══ EXCERPT TO READ

THIRD DIVISION
[G.R. No. 205460. July 5, 2017.]
ROUND PEAK REALTY AND DEVELOPMENT CORPORATION, petitioner,vs. LOLITA M. PAULINO, VIOLINDA B. ROSALES, MA. LUISA P. PESTAÑO, ROLANDO F. BAYBAY, LOURDES DEL ROSARIO-ILACAD, ALPHA METALCRAFTS, INC., CARMEN K. DEL ROSARIO, IRENEA J. LAMZON, AND DYNAHOMES DEVELOPMENT CORPORATION, respondents.
NOTICE
Sirs/Mesdames :
Please take notice that the Court, Third Division, issued a Resolution datedJuly 5, 2017which reads as follows:
"G.R. No. 205460 (Round Peak Realty and Development Corporation vs. Lolita M. Paulino, Violinda B. Rosales, Ma. Luisa P. Pestaño, Rolando F. Baybay, Lourdes Del Rosario-Ilacad, Alpha Metalcrafts, Inc., Carmen K. Del Rosario, Irenea J. Lamzon, and Dynahomes Development Corporation). — Through this Petition for Review 1 under Rule 45, petitioner Round Peak Realty and Development Corporation, as represented by its alleged "real" President Victor T. Yu (Yu), 2 assails the Decision 3 dated May 31, 2012 and Resolution 4 dated January 18, 2013 of the Court of Appeals (CA) in CA-G.R. SP No. 117893. The CA affirmed the Order 5 dated January 13, 2011 of the Securities and Exchange Commission (SEC) en banc dismissing petitioner's complaint to expunge alleged spurious corporate documents filed by herein respondents for lack of jurisdiction.
The Antecedent Facts
Petitioner is a domestic corporation duly registered with the SEC on February 11, 1991 under SEC Registration No. 186827. 6 Its original incorporators were Simon L. Ongjoco (Ongjoco), Enrico G. Maclang (Maclang), Donato C. Madamba (Madamba), Hector C. Fajardo (Fajardo) and Juan N. Feliciano (Feliciano). 7
However, this is only as far as the undisputed and established facts reach. What follows are a different version and set of documents which tend to give the impression that the shares of the above original incorporators were transferred to two different groups, i.e., the group of Yu who alleges to be the "real" stockholders and officers who were authorized to file the present petition in the name of the corporation, and the group of herein respondent Violinda B. Rosales (Rosales).

════
══ DATA ROWS

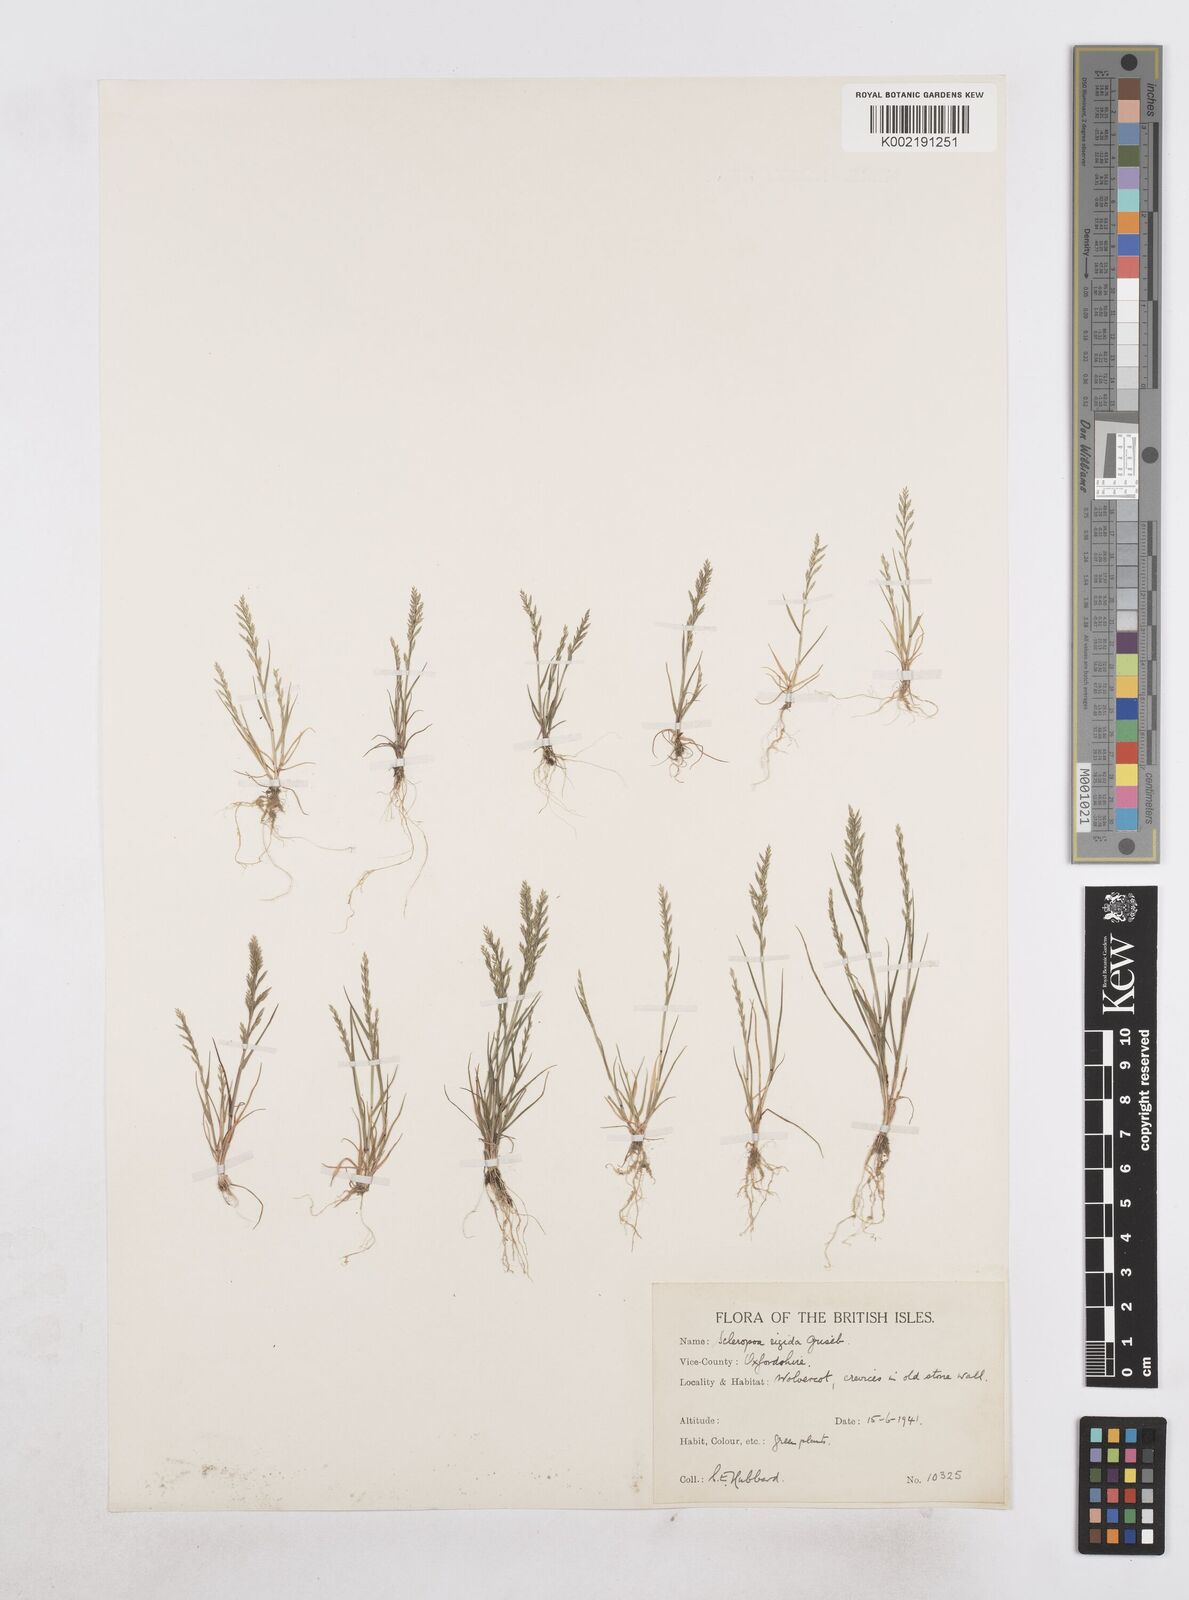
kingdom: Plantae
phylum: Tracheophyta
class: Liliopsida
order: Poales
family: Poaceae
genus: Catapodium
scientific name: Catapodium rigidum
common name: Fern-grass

════
══ DATA ROWS

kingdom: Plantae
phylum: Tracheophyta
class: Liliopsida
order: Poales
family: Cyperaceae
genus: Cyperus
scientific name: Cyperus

════

◆ SHORT TASK
Revise the court resolution from "The Antecedent Facts" up to and including "B. Rosales (Rosales).", replacing "original incorporators" with "founding incorporators". Rely only on the court resolution.

◆ EXERCISE RESPONSE
The Antecedent Facts
Petitioner is a domestic corporation duly registered with the SEC on February 11, 1991 under SEC Registration No. 186827. 6 Its founding incorporators were Simon L. Ongjoco (Ongjoco), Enrico G. Maclang (Maclang), Donato C. Madamba (Madamba), Hector C. Fajardo (Fajardo) and Juan N. Feliciano (Feliciano). 7
However, this is only as far as the undisputed and established facts reach. What follows are a different version and set of documents which tend to give the impression that the shares of the above founding incorporators were transferred to two different groups, i.e., the group of Yu who alleges to be the "real" stockholders and officers who were authorized to file the present petition in the name of the corporation, and the group of herein respondent Violinda B. Rosales (Rosales).